Extracted information section start
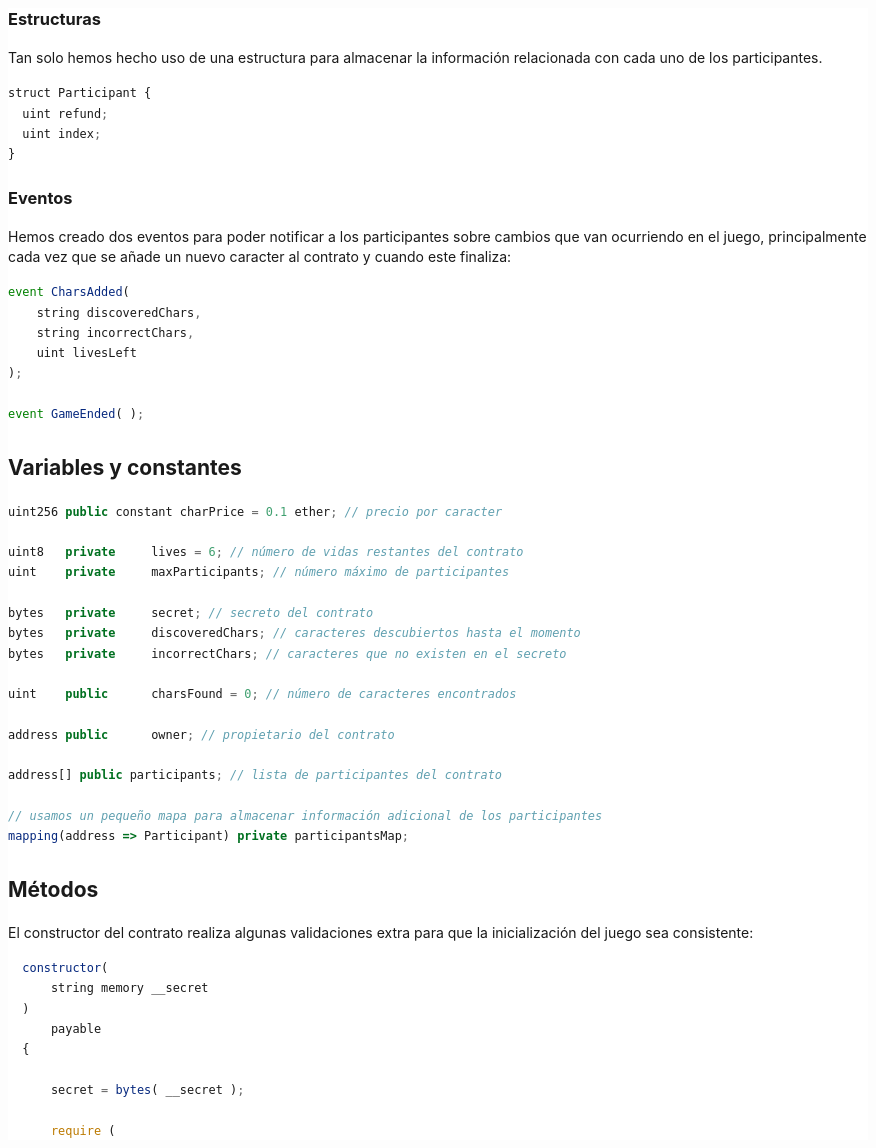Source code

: ### Estructuras

Tan solo hemos hecho uso de una estructura para almacenar la información relacionada con cada uno de los participantes.

``` js
struct Participant {
  uint refund;
  uint index;
}
```

### Eventos

Hemos creado dos eventos para poder notificar a los participantes sobre cambios que van ocurriendo en el juego, principalmente cada vez que se añade un nuevo caracter al contrato y cuando este finaliza:

``` js
event CharsAdded(
    string discoveredChars,
    string incorrectChars,
    uint livesLeft
);

event GameEnded( );
```

## Variables y constantes

``` js
uint256 public constant charPrice = 0.1 ether; // precio por caracter

uint8   private     lives = 6; // número de vidas restantes del contrato
uint    private     maxParticipants; // número máximo de participantes

bytes   private     secret; // secreto del contrato
bytes   private     discoveredChars; // caracteres descubiertos hasta el momento
bytes   private     incorrectChars; // caracteres que no existen en el secreto 

uint    public      charsFound = 0; // número de caracteres encontrados

address public      owner; // propietario del contrato 

address[] public participants; // lista de participantes del contrato

// usamos un pequeño mapa para almacenar información adicional de los participantes
mapping(address => Participant) private participantsMap;
```

<p break />

## Métodos
El constructor del contrato realiza algunas validaciones extra para que la inicialización del juego sea consistente:
``` js
  constructor( 
      string memory __secret 
  ) 
      payable
  {

      secret = bytes( __secret );

      require ( 
```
Extracted information section end
Give a single number: the count of lines above that include the word "número".

3